DOCUMENT PASSAGE
%%
Re: Proposal for isolation characters in Unicode and the unicode-bidi:isolate and unicode-bidi:plaintext definitions

[-www-style]

I guess public-i18n-bidi is an ok place to discuss the Unicode proposal.
But would it not be better to do so on some Unicode list, at least in
addition to here?


> It may be worth considering to create a new character to close these
> embeddings. Otherwise, older algorithms will close LRE/RLE/LRO/RLO
> embeddings/overrides prematurely.


Good point.


> Another question: What's the relationship between this proposal and the
> new bidi control character that was proposed (I think by Apple) around last
> November's UTC?


I guess you are referring to http://www.unicode.org/review/pri205/ ("LEVEL
DIRECTION MARK (LDM) behaves like a direction mark which dynamically takes
on the resolved direction associated with the current embedding level")

Using the current Unicode feature set, the way to deal with an
opposite-direction inline insert is to declare its direction with LRE|RLE +
PDF around it (to ensure the correct ordering inside the insert),
immediately followed by an LRM when the embedding level around the phrase
is even (LTR) or an RLM when it is odd (RTL), to prevent a number or an
unrelated opposite-direction phrase following the insert from "sticking" to
it. The principal difficulty in implementing this is that often the code
layer doing the insertion has no idea what the embedding level at the
insertion point is. The LDM would address this need; IMO it is the most
important use case for it.
%%
SET TASK 1
In the forum reply about Unicode bidi isolation, what is the principal difficulty in implementing the current way of handling an opposite-direction inline insert?
SET TASK 2
Please write the next part of the forum reply about Unicode bidi isolation, picking up right after its last sentence.

[Data entries]
%%
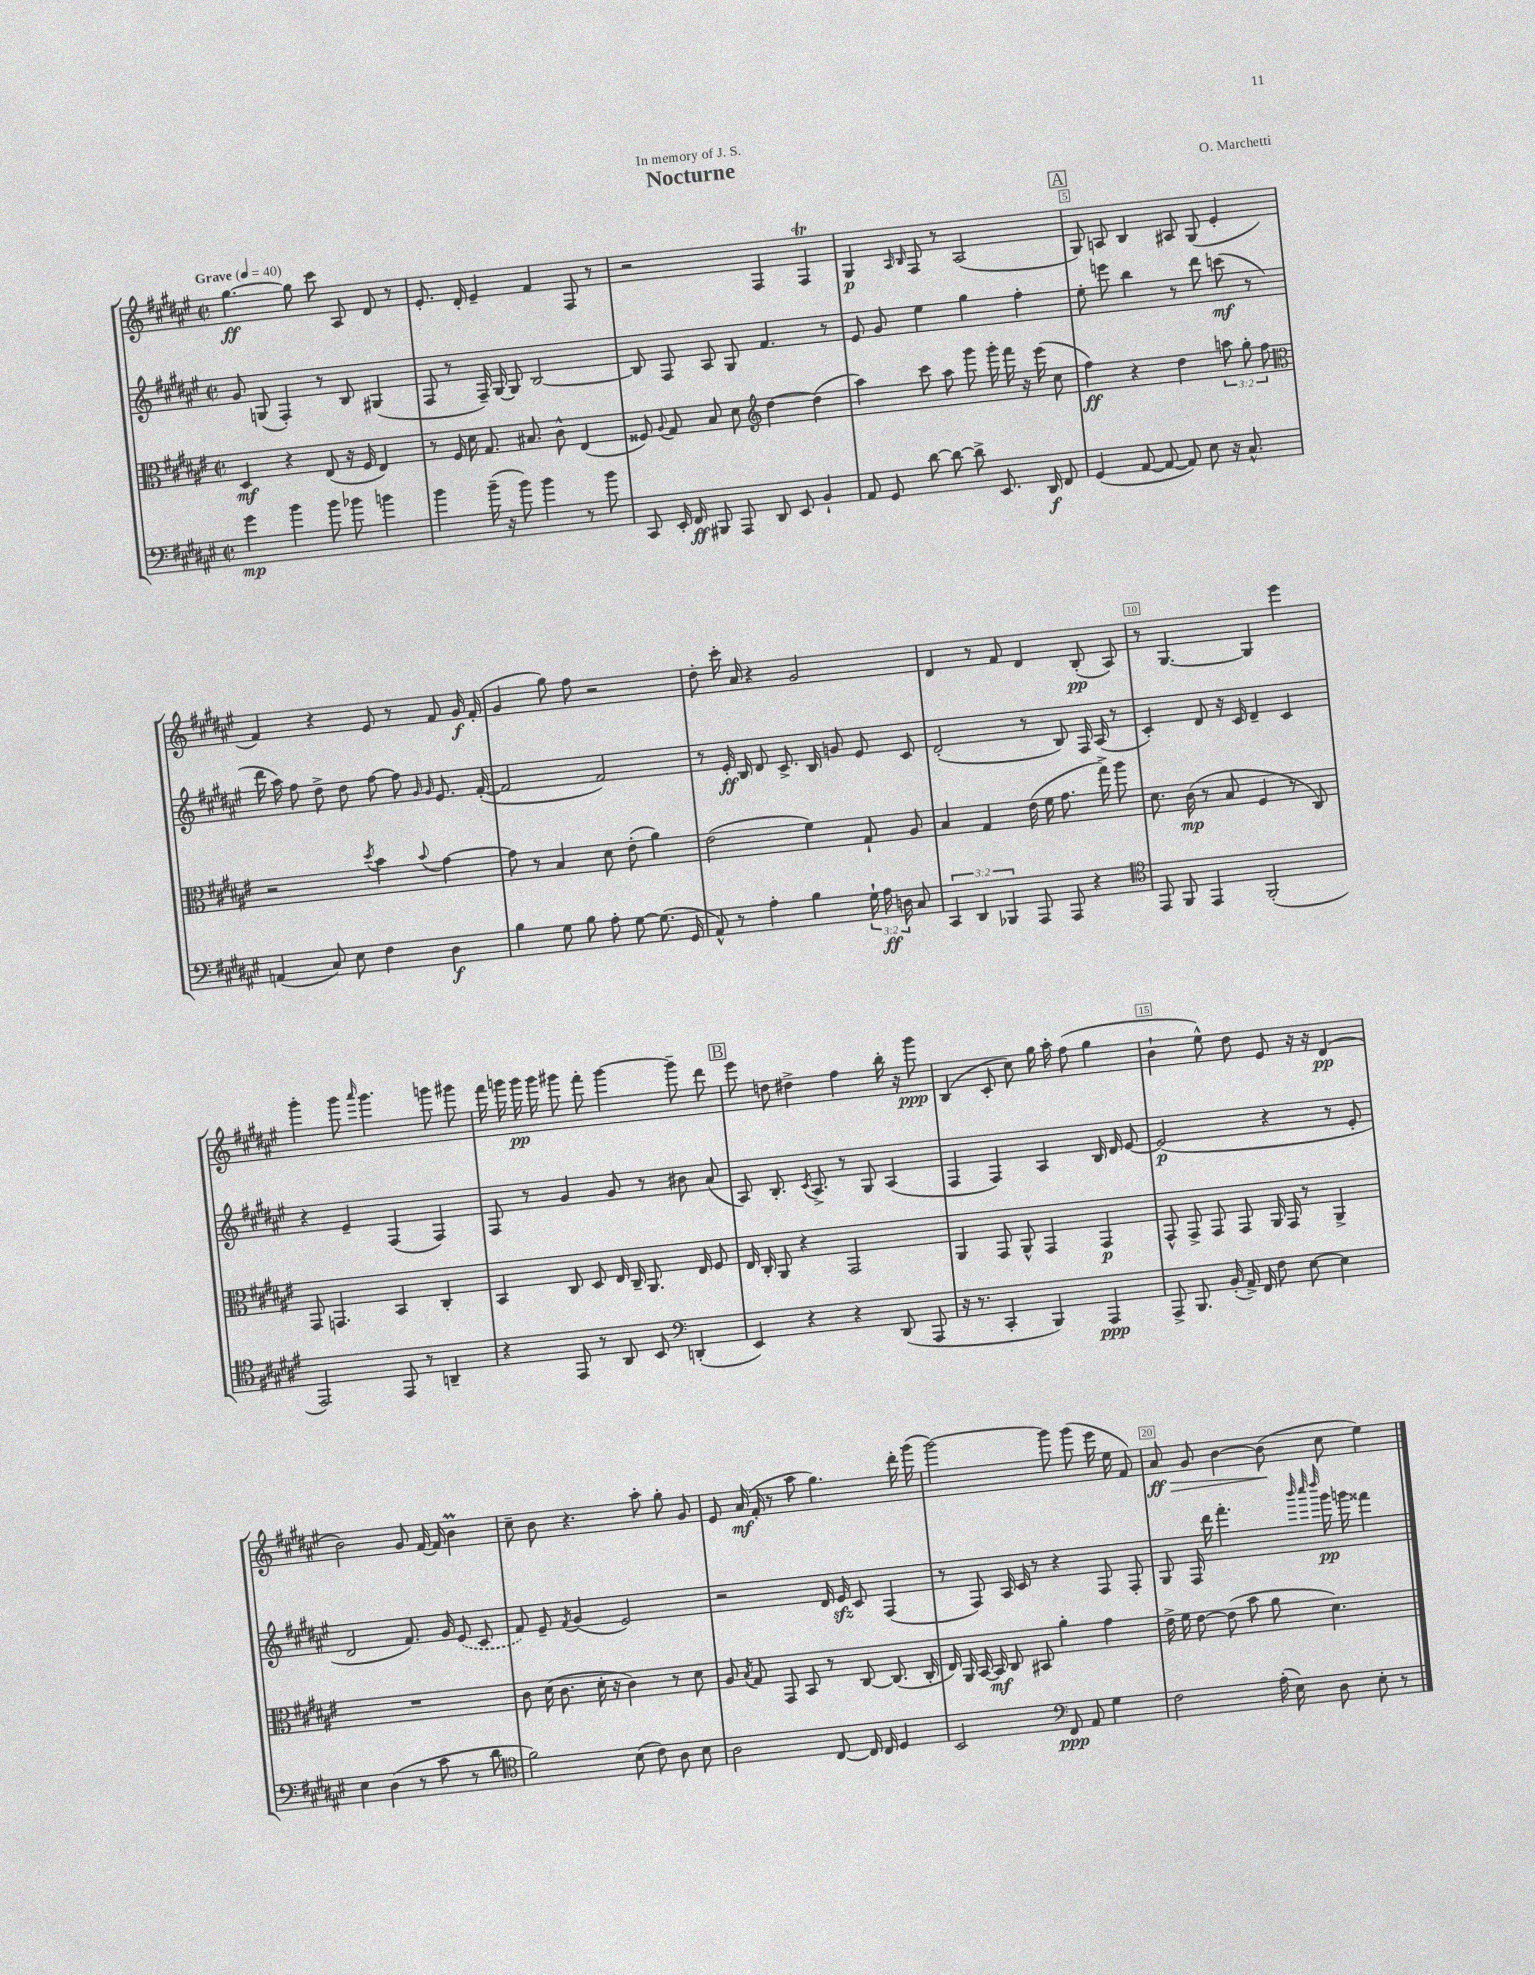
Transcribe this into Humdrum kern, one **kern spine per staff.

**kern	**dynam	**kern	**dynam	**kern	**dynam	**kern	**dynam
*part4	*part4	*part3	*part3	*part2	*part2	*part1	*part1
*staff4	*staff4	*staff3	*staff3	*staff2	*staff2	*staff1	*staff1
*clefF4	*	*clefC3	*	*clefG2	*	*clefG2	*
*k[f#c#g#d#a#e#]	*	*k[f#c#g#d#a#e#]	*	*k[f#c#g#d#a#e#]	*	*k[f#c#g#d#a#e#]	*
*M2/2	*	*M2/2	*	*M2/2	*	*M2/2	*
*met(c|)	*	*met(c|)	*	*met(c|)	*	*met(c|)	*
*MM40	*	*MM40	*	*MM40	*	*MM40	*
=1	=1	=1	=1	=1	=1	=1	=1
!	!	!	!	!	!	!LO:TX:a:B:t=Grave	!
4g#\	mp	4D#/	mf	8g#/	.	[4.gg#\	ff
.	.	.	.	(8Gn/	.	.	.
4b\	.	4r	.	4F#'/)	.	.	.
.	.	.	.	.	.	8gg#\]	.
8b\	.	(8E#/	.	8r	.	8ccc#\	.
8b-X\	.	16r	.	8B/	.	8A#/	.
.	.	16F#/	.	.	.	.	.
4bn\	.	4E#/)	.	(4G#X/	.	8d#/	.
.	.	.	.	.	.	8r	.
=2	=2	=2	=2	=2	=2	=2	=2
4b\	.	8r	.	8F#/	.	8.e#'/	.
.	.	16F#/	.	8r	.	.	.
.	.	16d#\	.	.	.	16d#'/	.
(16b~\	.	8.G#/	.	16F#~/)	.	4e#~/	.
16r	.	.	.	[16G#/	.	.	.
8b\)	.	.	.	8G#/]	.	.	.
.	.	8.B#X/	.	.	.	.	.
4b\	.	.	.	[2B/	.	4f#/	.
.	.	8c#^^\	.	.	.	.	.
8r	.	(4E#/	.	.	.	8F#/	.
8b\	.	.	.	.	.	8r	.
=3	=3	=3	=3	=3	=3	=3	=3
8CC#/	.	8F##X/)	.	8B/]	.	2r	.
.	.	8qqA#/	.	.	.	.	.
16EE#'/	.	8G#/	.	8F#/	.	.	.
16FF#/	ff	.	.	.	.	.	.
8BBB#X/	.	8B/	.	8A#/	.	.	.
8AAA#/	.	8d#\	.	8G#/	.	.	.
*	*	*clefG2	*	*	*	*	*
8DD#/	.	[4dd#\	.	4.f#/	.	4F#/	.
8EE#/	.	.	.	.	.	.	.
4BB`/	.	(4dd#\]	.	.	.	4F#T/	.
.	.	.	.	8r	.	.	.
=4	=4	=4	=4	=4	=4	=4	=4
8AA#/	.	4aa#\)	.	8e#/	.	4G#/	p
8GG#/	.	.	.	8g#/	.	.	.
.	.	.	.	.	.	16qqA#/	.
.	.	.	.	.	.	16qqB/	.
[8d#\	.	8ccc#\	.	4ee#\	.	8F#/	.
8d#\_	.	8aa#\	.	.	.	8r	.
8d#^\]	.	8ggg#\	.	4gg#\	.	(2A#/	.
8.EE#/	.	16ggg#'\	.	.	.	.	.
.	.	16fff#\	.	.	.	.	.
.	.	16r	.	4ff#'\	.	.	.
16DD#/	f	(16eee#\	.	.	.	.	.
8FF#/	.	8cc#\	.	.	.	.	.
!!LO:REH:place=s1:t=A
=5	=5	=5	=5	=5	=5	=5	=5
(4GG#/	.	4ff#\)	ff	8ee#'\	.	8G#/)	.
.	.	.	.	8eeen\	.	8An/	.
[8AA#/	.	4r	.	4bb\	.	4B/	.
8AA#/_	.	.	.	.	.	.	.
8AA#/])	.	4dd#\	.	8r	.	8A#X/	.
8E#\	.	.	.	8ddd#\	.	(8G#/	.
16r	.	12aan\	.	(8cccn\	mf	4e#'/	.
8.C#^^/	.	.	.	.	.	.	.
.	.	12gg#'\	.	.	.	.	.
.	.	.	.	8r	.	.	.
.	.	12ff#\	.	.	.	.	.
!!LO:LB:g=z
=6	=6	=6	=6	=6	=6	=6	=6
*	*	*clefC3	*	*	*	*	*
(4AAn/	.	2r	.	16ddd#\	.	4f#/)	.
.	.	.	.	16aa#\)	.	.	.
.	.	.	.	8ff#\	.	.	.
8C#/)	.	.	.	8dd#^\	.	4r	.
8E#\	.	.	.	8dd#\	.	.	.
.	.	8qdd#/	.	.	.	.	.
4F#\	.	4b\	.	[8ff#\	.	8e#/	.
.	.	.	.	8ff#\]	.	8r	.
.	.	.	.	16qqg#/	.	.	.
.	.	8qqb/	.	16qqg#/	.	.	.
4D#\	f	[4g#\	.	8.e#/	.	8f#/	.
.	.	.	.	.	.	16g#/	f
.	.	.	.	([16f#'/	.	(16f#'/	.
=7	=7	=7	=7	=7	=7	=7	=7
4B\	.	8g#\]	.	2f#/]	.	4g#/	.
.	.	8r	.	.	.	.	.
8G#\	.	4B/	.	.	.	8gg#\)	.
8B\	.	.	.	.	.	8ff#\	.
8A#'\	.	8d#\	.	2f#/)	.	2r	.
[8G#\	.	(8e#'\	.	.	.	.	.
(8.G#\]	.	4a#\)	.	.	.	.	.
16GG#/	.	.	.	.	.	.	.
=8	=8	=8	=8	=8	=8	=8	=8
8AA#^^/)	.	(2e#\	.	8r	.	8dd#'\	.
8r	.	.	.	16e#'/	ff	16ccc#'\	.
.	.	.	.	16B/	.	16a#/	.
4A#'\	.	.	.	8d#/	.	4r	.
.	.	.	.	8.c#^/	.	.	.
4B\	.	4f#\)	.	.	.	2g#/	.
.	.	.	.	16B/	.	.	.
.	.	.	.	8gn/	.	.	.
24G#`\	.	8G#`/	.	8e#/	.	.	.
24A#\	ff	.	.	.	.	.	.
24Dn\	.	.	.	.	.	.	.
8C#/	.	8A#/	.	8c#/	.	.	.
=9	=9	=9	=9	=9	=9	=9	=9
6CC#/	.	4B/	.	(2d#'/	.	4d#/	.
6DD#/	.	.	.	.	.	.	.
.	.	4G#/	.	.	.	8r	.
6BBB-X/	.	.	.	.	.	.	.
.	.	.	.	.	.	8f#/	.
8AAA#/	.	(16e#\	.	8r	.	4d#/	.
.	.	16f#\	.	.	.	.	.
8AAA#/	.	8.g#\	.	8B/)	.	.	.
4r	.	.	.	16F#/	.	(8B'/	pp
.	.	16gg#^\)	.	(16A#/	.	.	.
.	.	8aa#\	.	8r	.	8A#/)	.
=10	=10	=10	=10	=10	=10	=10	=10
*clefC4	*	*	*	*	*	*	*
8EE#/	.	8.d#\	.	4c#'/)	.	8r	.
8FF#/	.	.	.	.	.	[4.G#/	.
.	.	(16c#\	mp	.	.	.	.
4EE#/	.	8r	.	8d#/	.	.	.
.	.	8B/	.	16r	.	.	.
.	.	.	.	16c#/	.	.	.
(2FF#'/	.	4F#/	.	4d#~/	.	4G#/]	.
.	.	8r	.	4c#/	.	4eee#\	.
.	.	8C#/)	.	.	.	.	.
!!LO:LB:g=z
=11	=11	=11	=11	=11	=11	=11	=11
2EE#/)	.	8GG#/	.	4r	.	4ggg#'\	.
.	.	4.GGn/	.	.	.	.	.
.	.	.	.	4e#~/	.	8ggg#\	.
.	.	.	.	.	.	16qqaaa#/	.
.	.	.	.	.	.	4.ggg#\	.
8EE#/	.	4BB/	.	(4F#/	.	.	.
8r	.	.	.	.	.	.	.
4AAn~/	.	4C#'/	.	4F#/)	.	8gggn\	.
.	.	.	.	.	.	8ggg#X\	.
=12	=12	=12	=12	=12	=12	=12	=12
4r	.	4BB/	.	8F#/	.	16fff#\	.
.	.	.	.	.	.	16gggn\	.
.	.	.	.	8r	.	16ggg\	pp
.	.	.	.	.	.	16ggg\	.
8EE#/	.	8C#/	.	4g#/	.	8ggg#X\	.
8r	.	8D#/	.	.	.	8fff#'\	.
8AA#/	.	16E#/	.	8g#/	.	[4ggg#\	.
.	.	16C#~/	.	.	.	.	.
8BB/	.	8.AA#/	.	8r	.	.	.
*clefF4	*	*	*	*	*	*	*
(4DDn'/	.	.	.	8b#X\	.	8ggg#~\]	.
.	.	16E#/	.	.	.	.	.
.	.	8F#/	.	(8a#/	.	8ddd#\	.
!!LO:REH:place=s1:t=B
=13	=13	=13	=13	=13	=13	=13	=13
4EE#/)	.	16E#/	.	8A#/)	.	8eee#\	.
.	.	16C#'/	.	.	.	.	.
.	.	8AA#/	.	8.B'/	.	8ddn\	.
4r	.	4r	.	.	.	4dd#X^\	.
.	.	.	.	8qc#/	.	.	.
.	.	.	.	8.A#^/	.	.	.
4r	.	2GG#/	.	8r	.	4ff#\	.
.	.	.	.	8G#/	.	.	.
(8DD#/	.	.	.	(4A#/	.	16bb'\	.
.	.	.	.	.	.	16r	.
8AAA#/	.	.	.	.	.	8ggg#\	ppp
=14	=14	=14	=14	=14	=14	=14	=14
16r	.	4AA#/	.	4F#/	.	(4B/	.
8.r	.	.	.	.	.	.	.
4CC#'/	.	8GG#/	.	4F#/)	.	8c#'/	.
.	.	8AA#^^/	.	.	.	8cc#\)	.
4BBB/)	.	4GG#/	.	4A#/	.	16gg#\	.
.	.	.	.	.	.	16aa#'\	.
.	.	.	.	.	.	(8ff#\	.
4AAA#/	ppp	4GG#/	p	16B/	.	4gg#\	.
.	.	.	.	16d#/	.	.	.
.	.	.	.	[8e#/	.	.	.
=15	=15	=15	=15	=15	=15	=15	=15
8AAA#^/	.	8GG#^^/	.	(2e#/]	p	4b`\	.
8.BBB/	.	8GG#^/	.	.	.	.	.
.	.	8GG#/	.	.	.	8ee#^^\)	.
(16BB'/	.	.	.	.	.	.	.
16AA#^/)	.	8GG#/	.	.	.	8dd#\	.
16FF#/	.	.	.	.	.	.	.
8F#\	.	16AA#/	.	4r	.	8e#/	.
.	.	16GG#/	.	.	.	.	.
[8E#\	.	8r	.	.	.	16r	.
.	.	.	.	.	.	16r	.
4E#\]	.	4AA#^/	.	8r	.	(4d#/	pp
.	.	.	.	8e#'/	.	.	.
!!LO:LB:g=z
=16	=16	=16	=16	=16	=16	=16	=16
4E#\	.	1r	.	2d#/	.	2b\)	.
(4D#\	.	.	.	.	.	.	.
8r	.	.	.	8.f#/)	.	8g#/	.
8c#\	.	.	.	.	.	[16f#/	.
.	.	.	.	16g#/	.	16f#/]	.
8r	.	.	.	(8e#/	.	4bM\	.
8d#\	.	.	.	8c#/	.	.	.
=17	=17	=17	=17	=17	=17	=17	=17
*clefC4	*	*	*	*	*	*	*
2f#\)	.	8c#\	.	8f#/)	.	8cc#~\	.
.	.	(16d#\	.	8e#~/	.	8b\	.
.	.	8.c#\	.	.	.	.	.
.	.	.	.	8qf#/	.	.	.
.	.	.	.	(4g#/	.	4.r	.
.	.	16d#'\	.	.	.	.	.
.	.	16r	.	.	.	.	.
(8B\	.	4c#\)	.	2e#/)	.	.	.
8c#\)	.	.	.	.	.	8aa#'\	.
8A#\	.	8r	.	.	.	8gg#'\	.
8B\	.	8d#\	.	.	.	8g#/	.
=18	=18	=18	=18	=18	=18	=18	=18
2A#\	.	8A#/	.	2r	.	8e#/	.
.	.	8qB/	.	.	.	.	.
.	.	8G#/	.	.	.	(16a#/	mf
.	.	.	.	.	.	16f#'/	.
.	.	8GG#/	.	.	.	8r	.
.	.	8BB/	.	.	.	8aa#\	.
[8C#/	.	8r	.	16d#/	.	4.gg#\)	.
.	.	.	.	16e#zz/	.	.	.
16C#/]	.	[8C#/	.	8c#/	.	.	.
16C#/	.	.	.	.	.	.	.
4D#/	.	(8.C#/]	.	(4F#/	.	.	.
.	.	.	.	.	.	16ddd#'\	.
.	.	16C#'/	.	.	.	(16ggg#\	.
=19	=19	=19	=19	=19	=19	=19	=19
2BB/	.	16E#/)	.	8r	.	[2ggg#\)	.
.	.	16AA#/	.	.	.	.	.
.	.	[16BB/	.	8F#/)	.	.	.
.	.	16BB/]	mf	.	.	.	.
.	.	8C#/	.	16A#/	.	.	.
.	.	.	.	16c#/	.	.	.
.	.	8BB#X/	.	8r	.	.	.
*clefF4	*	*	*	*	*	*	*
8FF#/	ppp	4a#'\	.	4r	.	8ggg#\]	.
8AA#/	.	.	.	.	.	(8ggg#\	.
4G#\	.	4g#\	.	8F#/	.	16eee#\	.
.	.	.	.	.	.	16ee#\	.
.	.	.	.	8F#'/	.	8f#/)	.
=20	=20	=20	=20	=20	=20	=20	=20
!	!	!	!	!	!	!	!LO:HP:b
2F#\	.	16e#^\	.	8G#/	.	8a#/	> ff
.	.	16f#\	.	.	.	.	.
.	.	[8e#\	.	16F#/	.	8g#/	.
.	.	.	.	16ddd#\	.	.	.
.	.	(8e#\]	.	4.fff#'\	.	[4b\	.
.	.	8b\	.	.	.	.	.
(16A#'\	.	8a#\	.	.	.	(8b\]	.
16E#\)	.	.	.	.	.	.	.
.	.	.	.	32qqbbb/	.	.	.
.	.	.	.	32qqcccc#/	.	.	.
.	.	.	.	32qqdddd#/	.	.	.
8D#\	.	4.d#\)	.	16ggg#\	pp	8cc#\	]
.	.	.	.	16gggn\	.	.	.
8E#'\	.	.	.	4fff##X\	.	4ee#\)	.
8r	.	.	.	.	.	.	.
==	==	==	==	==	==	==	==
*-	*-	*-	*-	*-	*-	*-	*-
%%
TASK OUTPUT 1
The code layer doing the insertion often has no idea what the embedding level at the insertion point is.

TASK OUTPUT 2
Under the new proposal, the way to deal with the opposite-direction phrases
is to put them in an isolate. LRM and RLM - and thus LDM - are not
necessary. Furthermore, this way to deal with opposite-direction inline
inserts is more robust, because it works even when the insert is surrounded
by a phrase whose direction is opposite to the embedding level, but whose
direction is not explicitly declared. Of course, it would be better if the
direction of every opposite-direction phrase were declared, but often that
is not the way that bidi text is constructed. In such cases, an LDM (or
LRM|RLM) disrupts the phrase surrounding the insert.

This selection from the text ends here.